*** PROVIDED ENTRIES ***
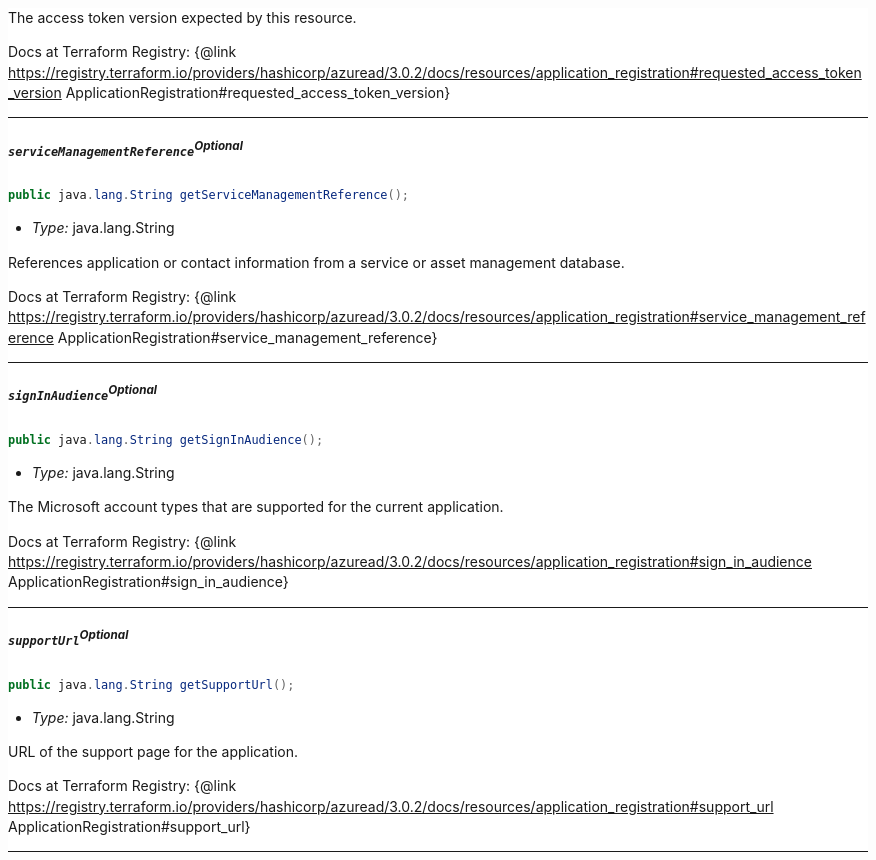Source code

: The access token version expected by this resource.

Docs at Terraform Registry: {@link https://registry.terraform.io/providers/hashicorp/azuread/3.0.2/docs/resources/application_registration#requested_access_token_version ApplicationRegistration#requested_access_token_version}

---

##### `serviceManagementReference`<sup>Optional</sup> <a name="serviceManagementReference" id="@cdktf/provider-azuread.applicationRegistration.ApplicationRegistrationConfig.property.serviceManagementReference"></a>

```java
public java.lang.String getServiceManagementReference();
```

- *Type:* java.lang.String

References application or contact information from a service or asset management database.

Docs at Terraform Registry: {@link https://registry.terraform.io/providers/hashicorp/azuread/3.0.2/docs/resources/application_registration#service_management_reference ApplicationRegistration#service_management_reference}

---

##### `signInAudience`<sup>Optional</sup> <a name="signInAudience" id="@cdktf/provider-azuread.applicationRegistration.ApplicationRegistrationConfig.property.signInAudience"></a>

```java
public java.lang.String getSignInAudience();
```

- *Type:* java.lang.String

The Microsoft account types that are supported for the current application.

Docs at Terraform Registry: {@link https://registry.terraform.io/providers/hashicorp/azuread/3.0.2/docs/resources/application_registration#sign_in_audience ApplicationRegistration#sign_in_audience}

---

##### `supportUrl`<sup>Optional</sup> <a name="supportUrl" id="@cdktf/provider-azuread.applicationRegistration.ApplicationRegistrationConfig.property.supportUrl"></a>

```java
public java.lang.String getSupportUrl();
```

- *Type:* java.lang.String

URL of the support page for the application.

Docs at Terraform Registry: {@link https://registry.terraform.io/providers/hashicorp/azuread/3.0.2/docs/resources/application_registration#support_url ApplicationRegistration#support_url}

---
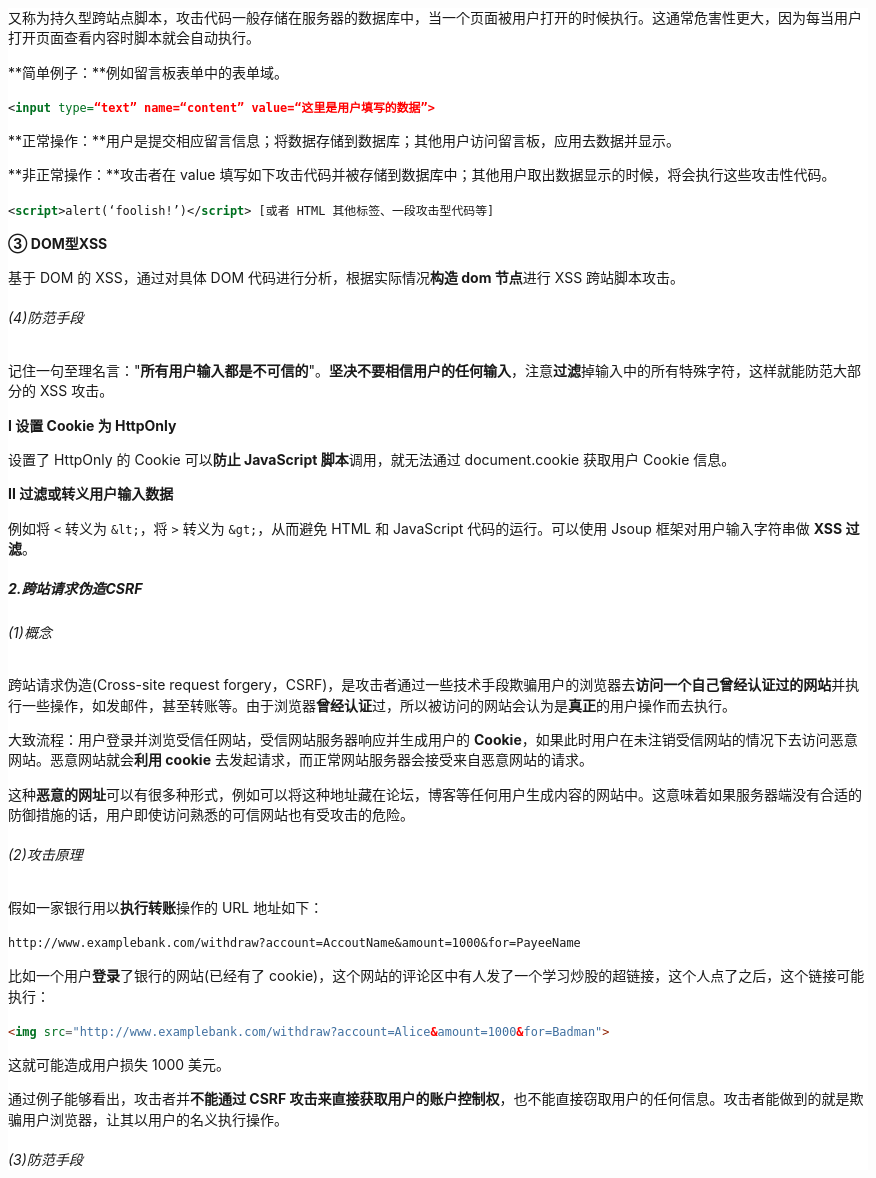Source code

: 又称为持久型跨站点脚本，攻击代码一般存储在服务器的数据库中，当一个页面被用户打开的时候执行。这通常危害性更大，因为每当用户打开页面查看内容时脚本就会自动执行。

**简单例子：**例如留言板表单中的表单域。

```xml
<input type=“text” name=“content” value=“这里是用户填写的数据”>
```

**正常操作：**用户是提交相应留言信息；将数据存储到数据库；其他用户访问留言板，应用去数据并显示。

**非正常操作：**攻击者在 value 填写如下攻击代码并被存储到数据库中；其他用户取出数据显示的时候，将会执行这些攻击性代码。

```xml
<script>alert(‘foolish!’)</script> [或者 HTML 其他标签、一段攻击型代码等]
```

**③ DOM型XSS**

基于 DOM 的 XSS，通过对具体 DOM 代码进行分析，根据实际情况**构造 dom 节点**进行 XSS 跨站脚本攻击。

###### (4)防范手段

记住一句至理名言："**所有用户输入都是不可信的**"。**坚决不要相信用户的任何输入**，注意**过滤**掉输入中的所有特殊字符，这样就能防范大部分的 XSS 攻击。

**I 设置 Cookie 为 HttpOnly**

设置了 HttpOnly 的 Cookie 可以**防止 JavaScript 脚本**调用，就无法通过 document.cookie 获取用户 Cookie 信息。

**II 过滤或转义用户输入数据**

例如将 `<` 转义为 `&lt;`，将 `>` 转义为 `&gt;`，从而避免 HTML 和 JavaScript 代码的运行。可以使用 Jsoup 框架对用户输入字符串做 **XSS 过滤**。

##### 2.跨站请求伪造CSRF

###### (1)概念

跨站请求伪造(Cross-site request forgery，CSRF)，是攻击者通过一些技术手段欺骗用户的浏览器去**访问一个自己曾经认证过的网站**并执行一些操作，如发邮件，甚至转账等。由于浏览器**曾经认证**过，所以被访问的网站会认为是**真正**的用户操作而去执行。

大致流程：用户登录并浏览受信任网站，受信网站服务器响应并生成用户的 **Cookie**，如果此时用户在未注销受信网站的情况下去访问恶意网站。恶意网站就会**利用 cookie** 去发起请求，而正常网站服务器会接受来自恶意网站的请求。

这种**恶意的网址**可以有很多种形式，例如可以将这种地址藏在论坛，博客等任何用户生成内容的网站中。这意味着如果服务器端没有合适的防御措施的话，用户即使访问熟悉的可信网站也有受攻击的危险。

###### (2)攻击原理

假如一家银行用以**执行转账**操作的 URL 地址如下：

```http
http://www.examplebank.com/withdraw?account=AccoutName&amount=1000&for=PayeeName
```

比如一个用户**登录**了银行的网站(已经有了 cookie)，这个网站的评论区中有人发了一个学习炒股的超链接，这个人点了之后，这个链接可能执行：

```html
<img src="http://www.examplebank.com/withdraw?account=Alice&amount=1000&for=Badman">
```

这就可能造成用户损失 1000 美元。

通过例子能够看出，攻击者并**不能通过 CSRF 攻击来直接获取用户的账户控制权**，也不能直接窃取用户的任何信息。攻击者能做到的就是欺骗用户浏览器，让其以用户的名义执行操作。

###### (3)防范手段
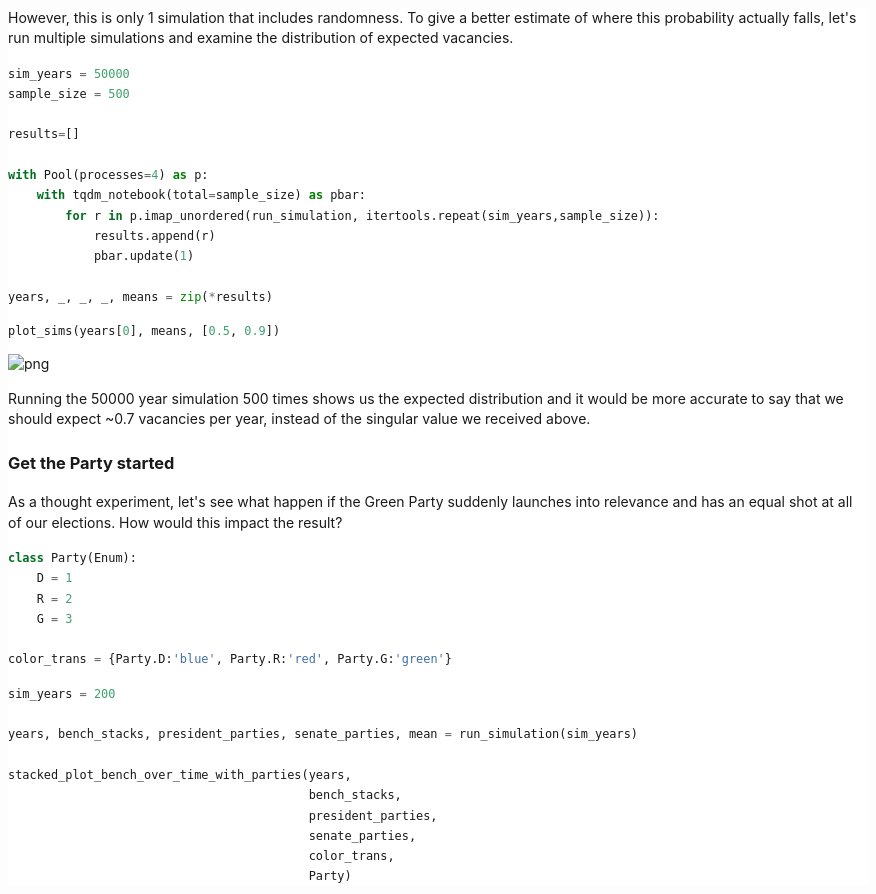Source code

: However, this is only 1 simulation that includes randomness.  To give a better estimate of where this probability actually falls, let's run multiple simulations and examine the distribution of expected vacancies.


```python
sim_years = 50000
sample_size = 500

results=[]

with Pool(processes=4) as p:
    with tqdm_notebook(total=sample_size) as pbar:
        for r in p.imap_unordered(run_simulation, itertools.repeat(sim_years,sample_size)):
            results.append(r)
            pbar.update(1)
    
years, _, _, _, means = zip(*results)
```



    



```python
plot_sims(years[0], means, [0.5, 0.9])
```


![png](empty_court_seats_files/empty_court_seats_21_0.png)


Running the 50000 year simulation 500 times shows us the expected distribution and it would be more accurate to say that we should expect ~0.7 vacancies per year, instead of the singular value we received above.

### Get the Party started

As a thought experiment, let's see what happen if the Green Party suddenly launches into relevance and has an equal shot at all of our elections.  How would this impact the result?


```python
class Party(Enum):
    D = 1
    R = 2
    G = 3
    
color_trans = {Party.D:'blue', Party.R:'red', Party.G:'green'}
```


```python
sim_years = 200

years, bench_stacks, president_parties, senate_parties, mean = run_simulation(sim_years)

stacked_plot_bench_over_time_with_parties(years,
                                          bench_stacks,
                                          president_parties,
                                          senate_parties,
                                          color_trans,
                                          Party)
```
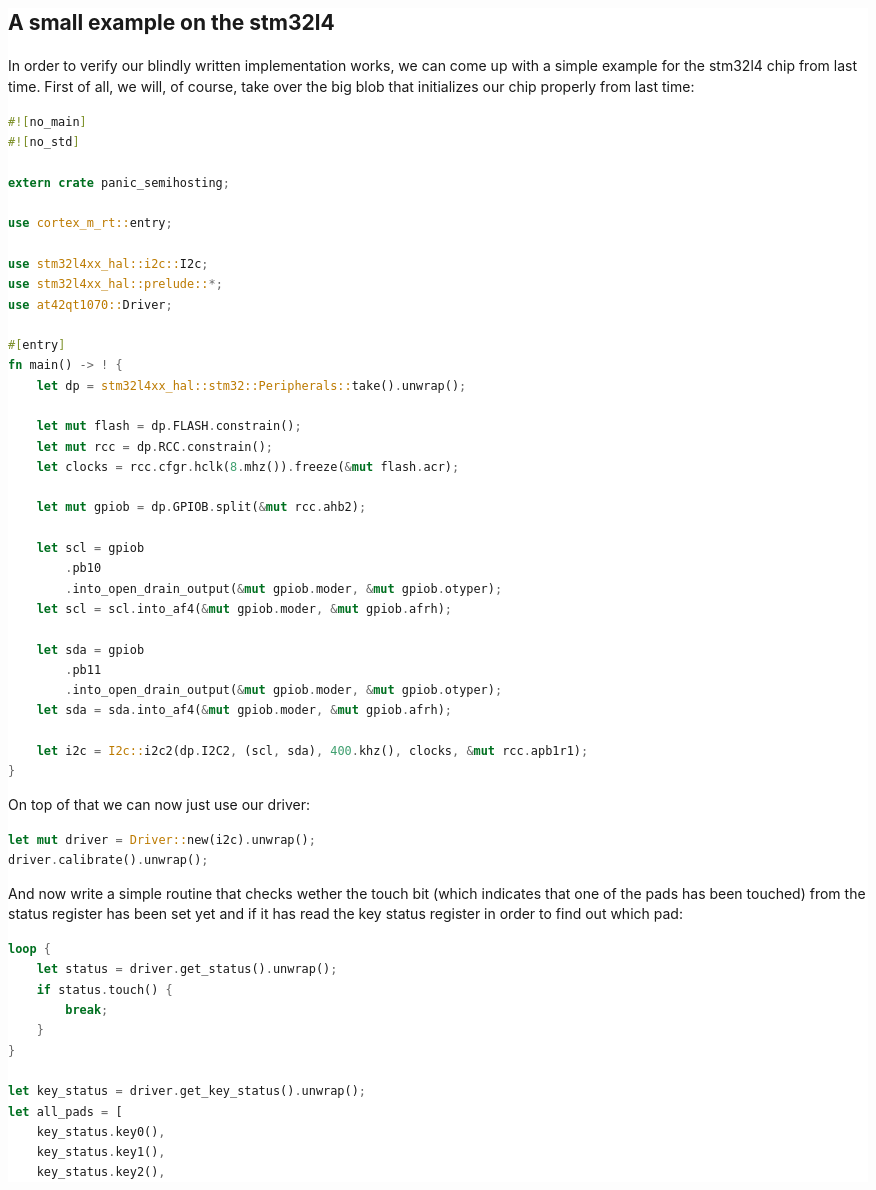 ## A small example on the stm32l4
In order to verify our blindly written implementation works, we can come up with a simple example for
the stm32l4 chip from last time. First of all, we will, of course, take over the big blob that initializes
our chip properly from last time:
```rust
#![no_main]
#![no_std]

extern crate panic_semihosting;

use cortex_m_rt::entry;

use stm32l4xx_hal::i2c::I2c;
use stm32l4xx_hal::prelude::*;
use at42qt1070::Driver;

#[entry]
fn main() -> ! {
    let dp = stm32l4xx_hal::stm32::Peripherals::take().unwrap();

    let mut flash = dp.FLASH.constrain();
    let mut rcc = dp.RCC.constrain();
    let clocks = rcc.cfgr.hclk(8.mhz()).freeze(&mut flash.acr);

    let mut gpiob = dp.GPIOB.split(&mut rcc.ahb2);

    let scl = gpiob
        .pb10
        .into_open_drain_output(&mut gpiob.moder, &mut gpiob.otyper);
    let scl = scl.into_af4(&mut gpiob.moder, &mut gpiob.afrh);

    let sda = gpiob
        .pb11
        .into_open_drain_output(&mut gpiob.moder, &mut gpiob.otyper);
    let sda = sda.into_af4(&mut gpiob.moder, &mut gpiob.afrh);

    let i2c = I2c::i2c2(dp.I2C2, (scl, sda), 400.khz(), clocks, &mut rcc.apb1r1);
}
```
On top of that we can now just use our driver:
```rust
let mut driver = Driver::new(i2c).unwrap();
driver.calibrate().unwrap();
```
And now write a simple routine that checks wether the touch bit (which indicates that one of the pads has been touched) from the status register has been set
yet and if it has read the key status register
in order to find out which pad:
```rust
loop {
    let status = driver.get_status().unwrap();
    if status.touch() {
        break;
    }
}

let key_status = driver.get_key_status().unwrap();
let all_pads = [
    key_status.key0(),
    key_status.key1(),
    key_status.key2(),
```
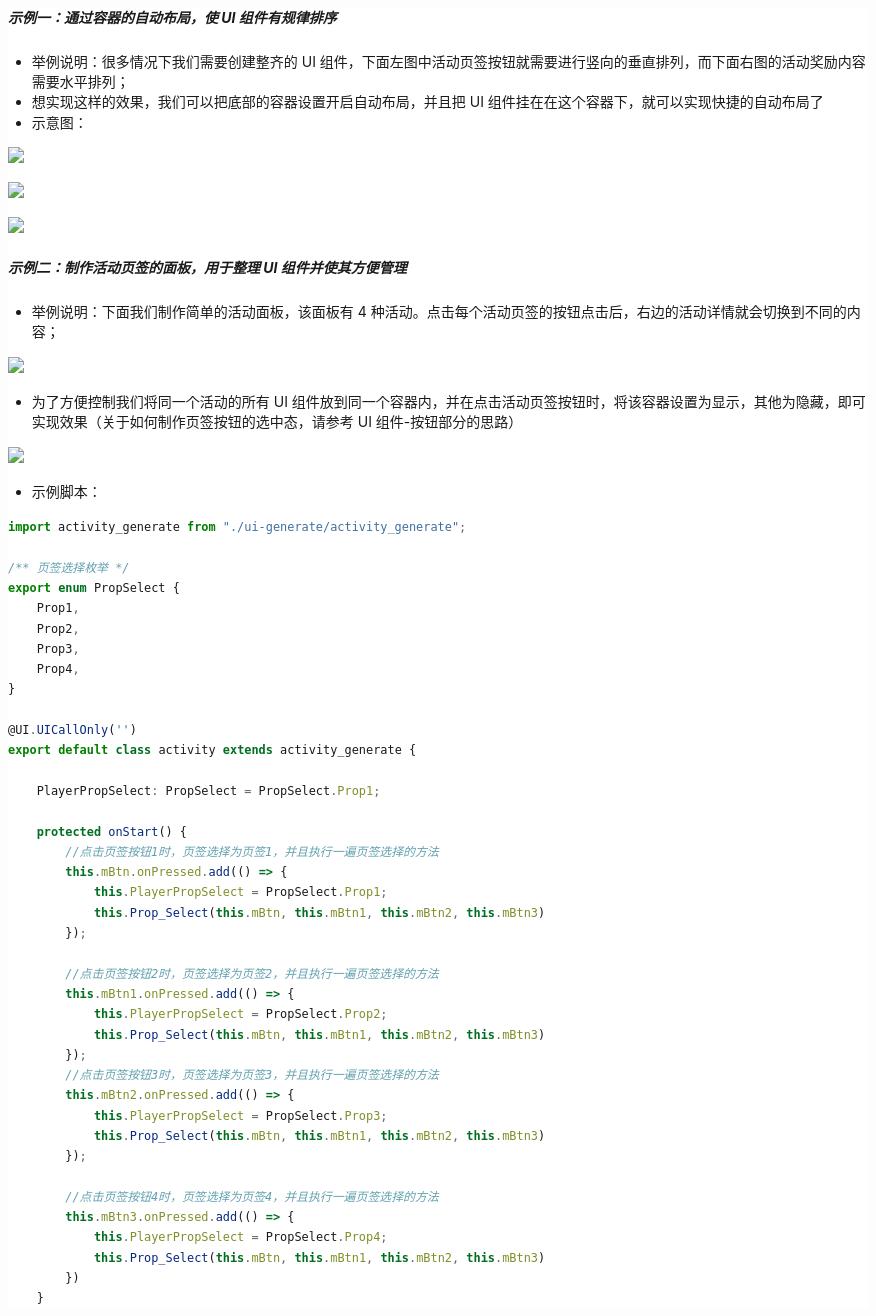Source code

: ##### 示例一：通过容器的自动布局，使 UI 组件有规律排序

- 举例说明：很多情况下我们需要创建整齐的 UI 组件，下面左图中活动页签按钮就需要进行竖向的垂直排列，而下面右图的活动奖励内容需要水平排列；
- 想实现这样的效果，我们可以把底部的容器设置开启自动布局，并且把 UI 组件挂在在这个容器下，就可以实现快捷的自动布局了
- 示意图：

![](https://wstatic-a1.233leyuan.com/productdocs/static/boxcnDYLaS6iCo7eE1CIzov4uNh.png)

![](https://wstatic-a1.233leyuan.com/productdocs/static/boxcnqUt10qT1KN6jsThwMqXhRc.png)

![](https://wstatic-a1.233leyuan.com/productdocs/static/boxcnIcbGxhE4k66RF7UCzY5Usc.gif)

##### 示例二：制作活动页签的面板，用于整理 UI 组件并使其方便管理

- 举例说明：下面我们制作简单的活动面板，该面板有 4 种活动。点击每个活动页签的按钮点击后，右边的活动详情就会切换到不同的内容；

![](https://wstatic-a1.233leyuan.com/productdocs/static/boxcnWrpj2O6RL09cahEz1vwFjh.png)

- 为了方便控制我们将同一个活动的所有 UI 组件放到同一个容器内，并在点击活动页签按钮时，将该容器设置为显示，其他为隐藏，即可实现效果（关于如何制作页签按钮的选中态，请参考 UI 组件-按钮部分的思路）

![](https://wstatic-a1.233leyuan.com/productdocs/static/boxcnfEFge52FO7U6ARQDR0yI5f.png)

- 示例脚本：

```ts
import activity_generate from "./ui-generate/activity_generate";

/** 页签选择枚举 */
export enum PropSelect {
    Prop1,
    Prop2,
    Prop3,
    Prop4,
}

@UI.UICallOnly('')
export default class activity extends activity_generate {
    
    PlayerPropSelect: PropSelect = PropSelect.Prop1;

    protected onStart() { 
        //点击页签按钮1时，页签选择为页签1，并且执行一遍页签选择的方法
        this.mBtn.onPressed.add(() => {
            this.PlayerPropSelect = PropSelect.Prop1;
            this.Prop_Select(this.mBtn, this.mBtn1, this.mBtn2, this.mBtn3)
        });

        //点击页签按钮2时，页签选择为页签2，并且执行一遍页签选择的方法
        this.mBtn1.onPressed.add(() => {
            this.PlayerPropSelect = PropSelect.Prop2;
            this.Prop_Select(this.mBtn, this.mBtn1, this.mBtn2, this.mBtn3)
        });
        //点击页签按钮3时，页签选择为页签3，并且执行一遍页签选择的方法
        this.mBtn2.onPressed.add(() => {
            this.PlayerPropSelect = PropSelect.Prop3;
            this.Prop_Select(this.mBtn, this.mBtn1, this.mBtn2, this.mBtn3)
        });

        //点击页签按钮4时，页签选择为页签4，并且执行一遍页签选择的方法
        this.mBtn3.onPressed.add(() => {
            this.PlayerPropSelect = PropSelect.Prop4;
            this.Prop_Select(this.mBtn, this.mBtn1, this.mBtn2, this.mBtn3)
        })
    }
```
*** End of PROVIDED ENTRIES ***
• **TASK STATEMENT**: From the entries above, return each line with the word "account" in it.

• **FINAL ANSWER**:
The Microsoft account types that are supported for the current application.
http://www.examplebank.com/withdraw?account=AccoutName&amount=1000&for=PayeeName
<img src="http://www.examplebank.com/withdraw?account=Alice&amount=1000&for=Badman">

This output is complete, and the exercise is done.